M. Pierre Cuypers. - Le temps presse. Il faut réapprendre à produire ce dont nous avons besoin, dit le Président de la République, tandis que le Premier ministre déplore notre trop grande dépendance à nos partenaires extérieurs.
Je prends acte de vos propos, et de vos contradictions.
J'accuse le Gouvernement de la destruction de la filière betterave, de la filière alcool, de fragiliser la production d'énergie et l'alimentation de notre bétail. La filière est au bord du gouffre, il y a urgence. Faites vite ! (Applaudissements sur les travées du groupe Les Républicains ; Mme Nadia Sollogoub applaudit également.)
Psychiatrie
M. le président. - Je salue le travail d'Yves Daudigny dont c'est la dernière prise de parole. Il a notamment publié en 2018, avec Jean-Pierre Decool, un rapport prescient sur la pénurie de médicaments et de vaccins. (Applaudissements sur de nombreuses travées à gauche comme à droite)
M. Yves Daudigny . - De grave, la situation de la psychiatrie est passée à catastrophique, titre une récente tribune qui dénonce la pression financière. Suppression des deux tiers des lits en psychiatrie, insuffisance de l'accueil alternatif et des équipes mobiles, 20 % des postes non pourvus dans le public, pédopsychiatrie sinistrée, disparités territoriales...
Dans ce contexte, la vague psychiatrique post-covid 19 monte. L'après-covid sera psychiatrique, affirme le professeur Leboyer. Pendant le confinement, perte de suivi et de rupture de traitement ont concerné 10 % des malades. On a vu des privations de liberté injustifiées et illégales, dans des conditions indignes.
Adeline Hazan, contrôleur général des lieux de privation de liberté, attire l'attention sur l'enfermement croissant des malades mentaux, sur les nouvelles règles régissant les hospitalisations sans consentement, sur l'utilisation abusive de l'isolement et de la contention.
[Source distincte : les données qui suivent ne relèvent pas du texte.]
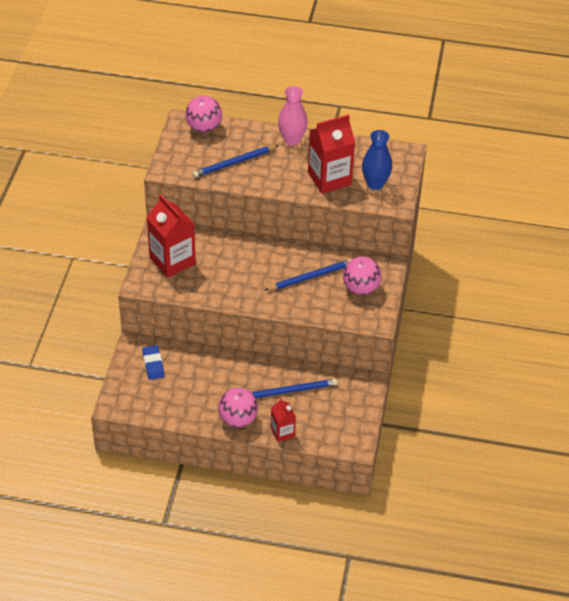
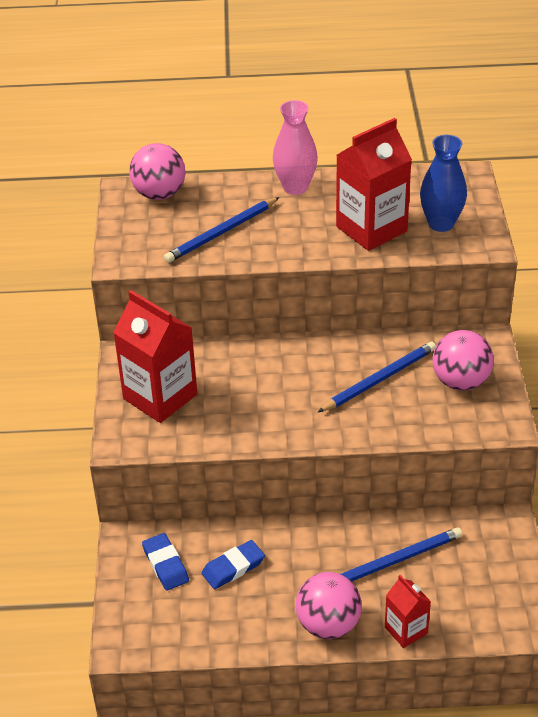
camera: 10 degrees left, 5 degrees down
(193, 374) = (233, 567): none -> blue eraser

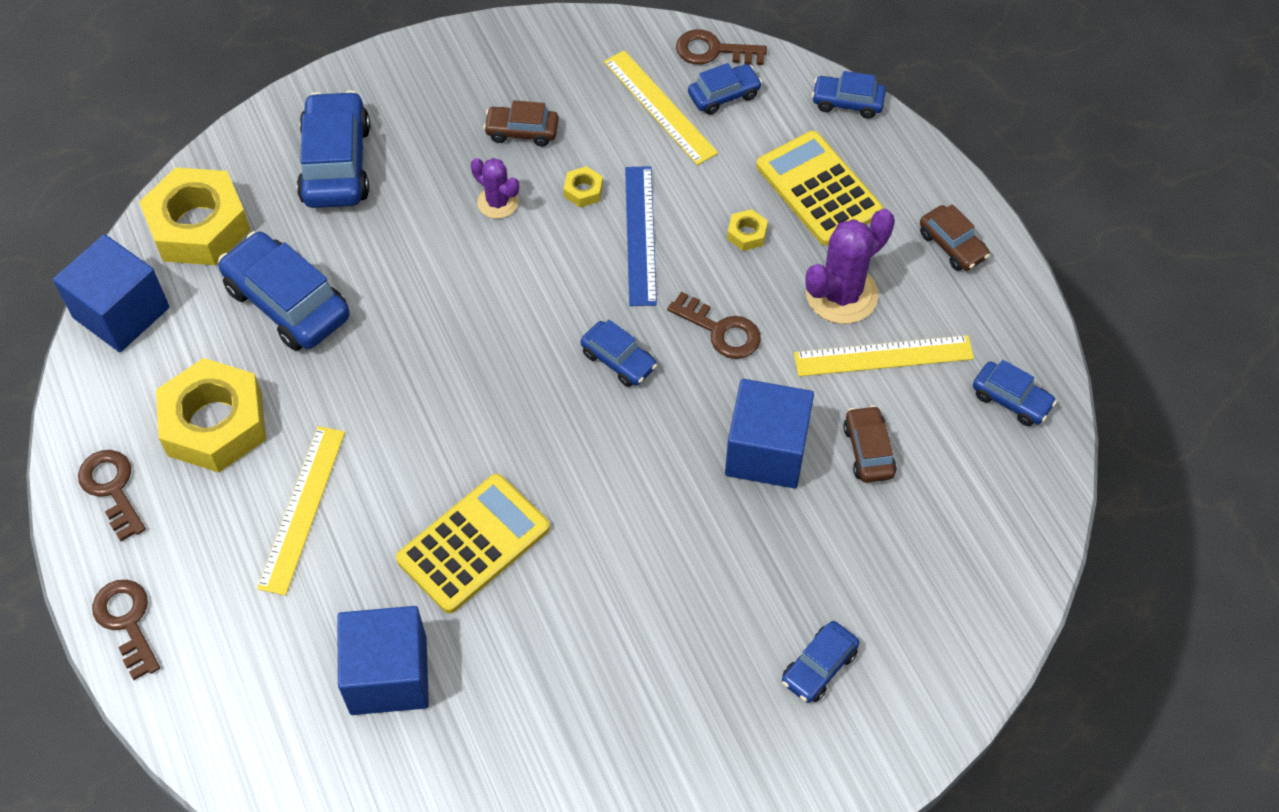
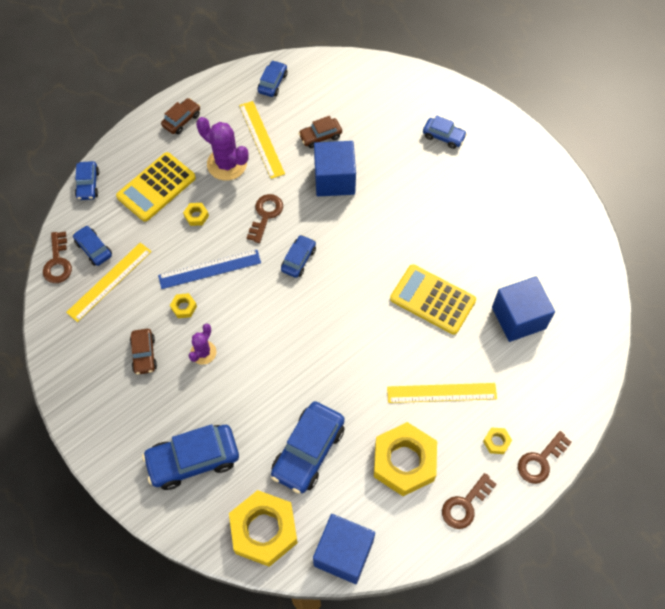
camera: 105 degrees left, 5 degrees up
(187, 565) = (496, 442): none -> yellow nut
Allez-vous donner à la psychiatrie et à la santé mentale toute leur place ? (Applaudissements sur les travées du groupe SOCR et sur quelques travées du groupe CRCE ; M. Marc Laménie applaudit également.)
M. Olivier Véran, ministre des solidarités et de la santé . - Je vous remercie pour votre travail considérable, notamment sur les politiques de santé. Vous manquerez à cette assemblée.
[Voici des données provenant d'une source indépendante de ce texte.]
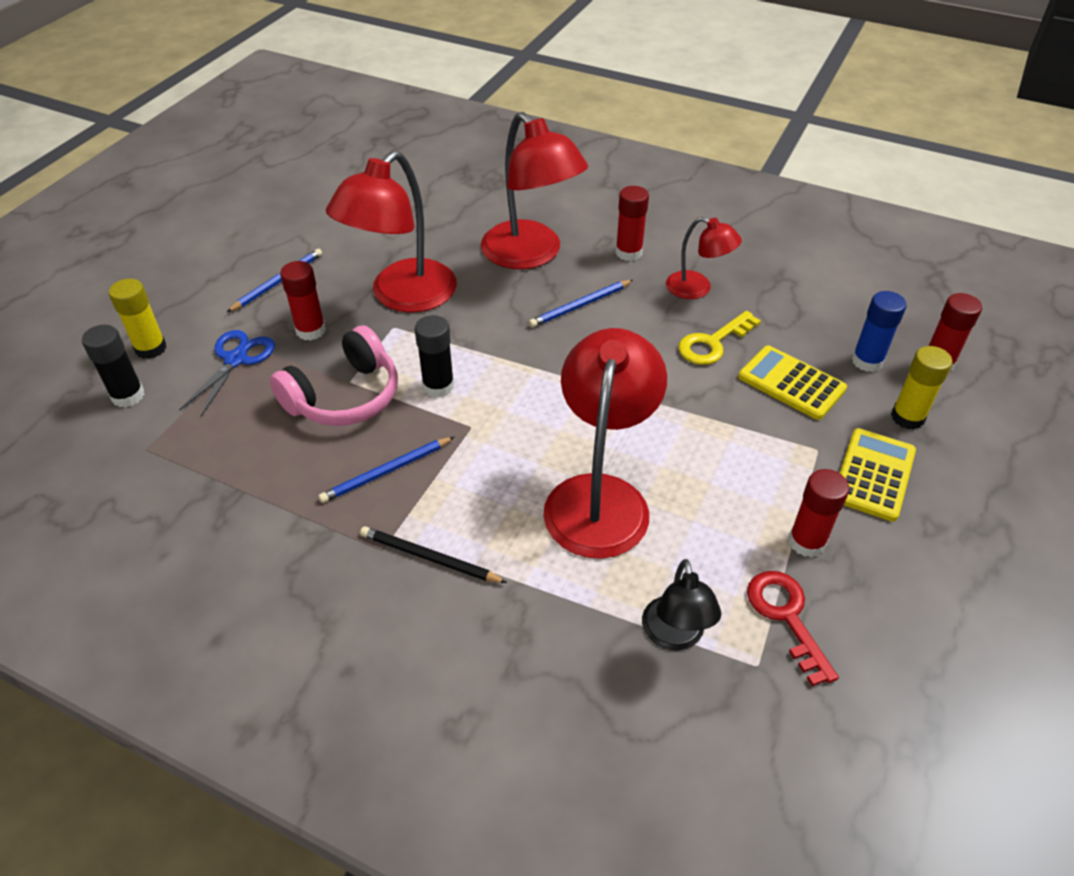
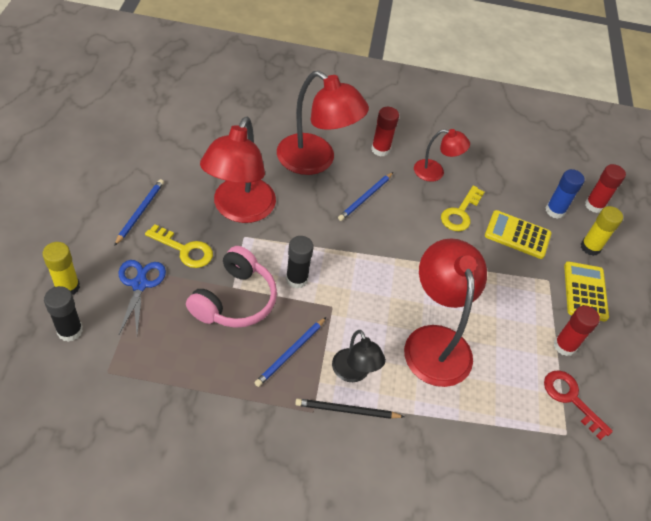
camera: 25 degrees left, 5 degrees up
(311, 330) = (185, 249): red glue stick -> yellow key
(675, 636) = (515, 427): black lamp -> black lamp (354, 373)

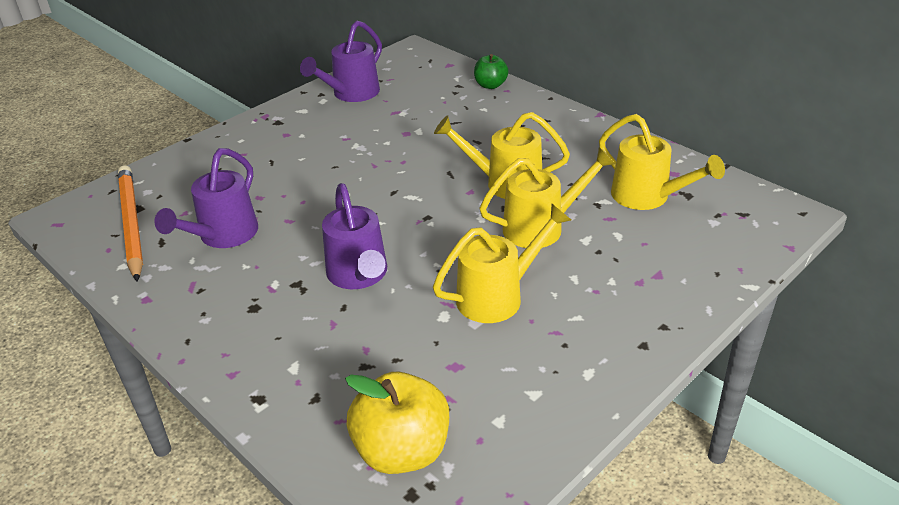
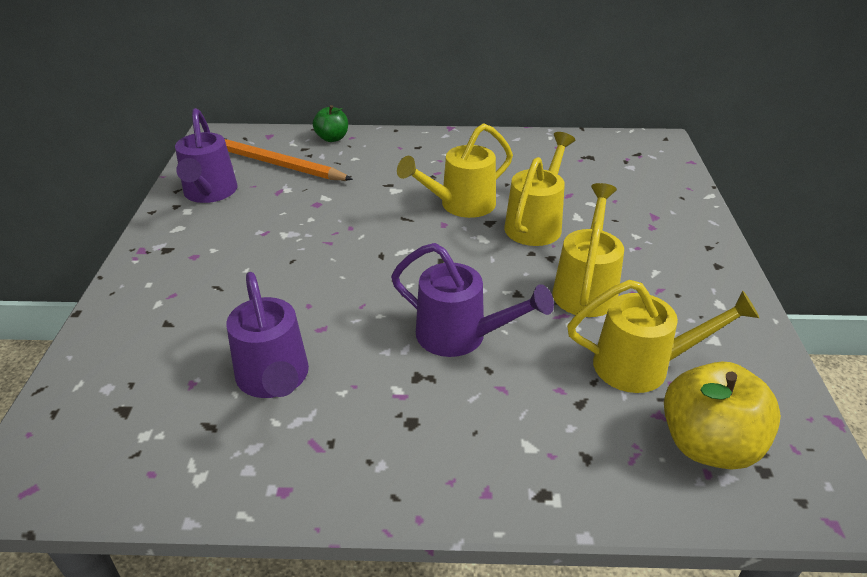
camera: 45 degrees left, 0 degrees up
(131, 224) = (140, 430): orange pencil -> orange pencil (276, 164)
(647, 197) = (569, 169): yellow watering can -> yellow watering can (642, 366)

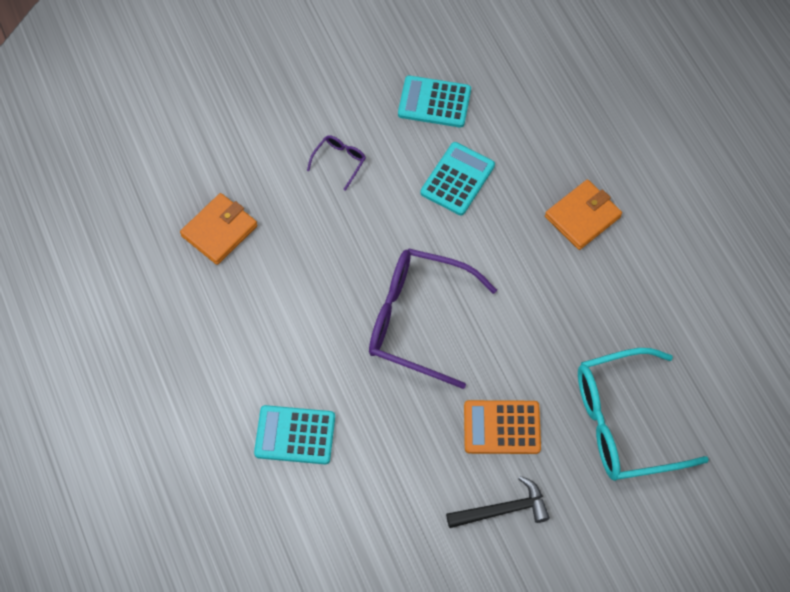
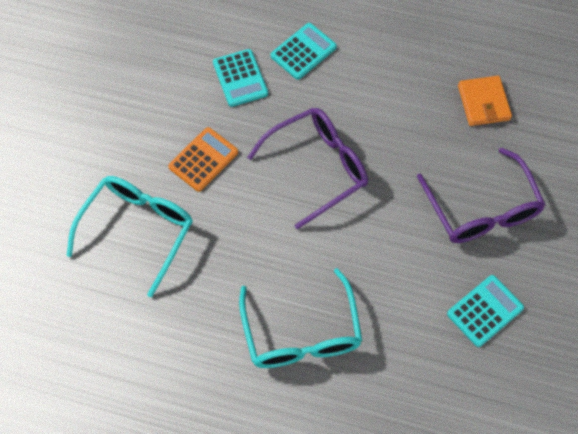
camera: 130 degrees right, 0 degrees up
(339, 161) = (482, 209): purple glasses -> purple glasses, size x2.37
(457, 179) = (404, 274): turquoise calculator -> turquoise calculator (240, 78)
(503, 509) = (156, 121): black hammer -> none
(582, 216) = (301, 333): orange wallet -> turquoise glasses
Le traumatisme psychologique lié au confinement, à la peur d'être malade, à l'impossibilité d'enterrer les êtres chers, devra être traité. Il faut entamer un travail de résilience collective.
Un soutien psychologique a été apporté par les professionnels, par les associations, y compris pour soutenir les soignants eux-mêmes, soumis à un stress épouvantable.
Vous évoquez le rapport Hazan qui pointe des abus. Ne gardez pas cette image de la gestion de la crise covid par le secteur de la psychiatrie qui a dû, semaine après semaine, isoler les malades face au virus et qui a tenu avec dignité et professionnalisme. Je le chéris autant que vous.
Parmi les 15 000 postes annoncés par le Premier ministre dans le cadre du Ségur, il y aura des postes en psychiatrie. La hausse du budget de la santé mentale sera au moins égale à celle du budget général de la santé. Il reste beaucoup à faire pour la pédopsychiatrie, pour la santé mentale ; croyez en ma détermination. (Applaudissements sur les travées du groupe LaREM)
M. Yves Daudigny. - L'engagement et le dévouement des soignants ne sont pas en cause. Il y a un enjeu de santé publique mais aussi un enjeu de réconciliation entre les malades mentaux et les soignants d'un côté, et notre pays de l'autre. C'est une question d'humanisme républicain. (Applaudissements sur les travées du groupe SOCR ; M. Éric Bocquet applaudit également.)
Prochaine séance demain, vendredi 17 juillet 2020, à 11 heures.
La séance est levée à 19 h 15.
Pour la Directrice des Comptes rendus du Sénat,
Jean-Luc Blouet
Chef de publication
Annexes
Ordre du jour du vendredi 17 juillet 2020
Séance publique
À 11 heures, 14 h 30 et le soir
Présidence : M. David Assouline, vice-président
M. Philippe Dallier, vice-président
Mme Catherine Troendlé
Secrétaires : M. Dominique de Legge - M. Éric Bocquet
- Suite du projet de loi de finances rectificative, adopté par l'Assemblée nationale, pour 2020 (n°624, 2019-2020)
Nomination à une commission
Mme Catherine Belrhiti est membre de la commission des lois constitutionnelles, de législation, du suffrage universel, du Règlement et d'administration générale.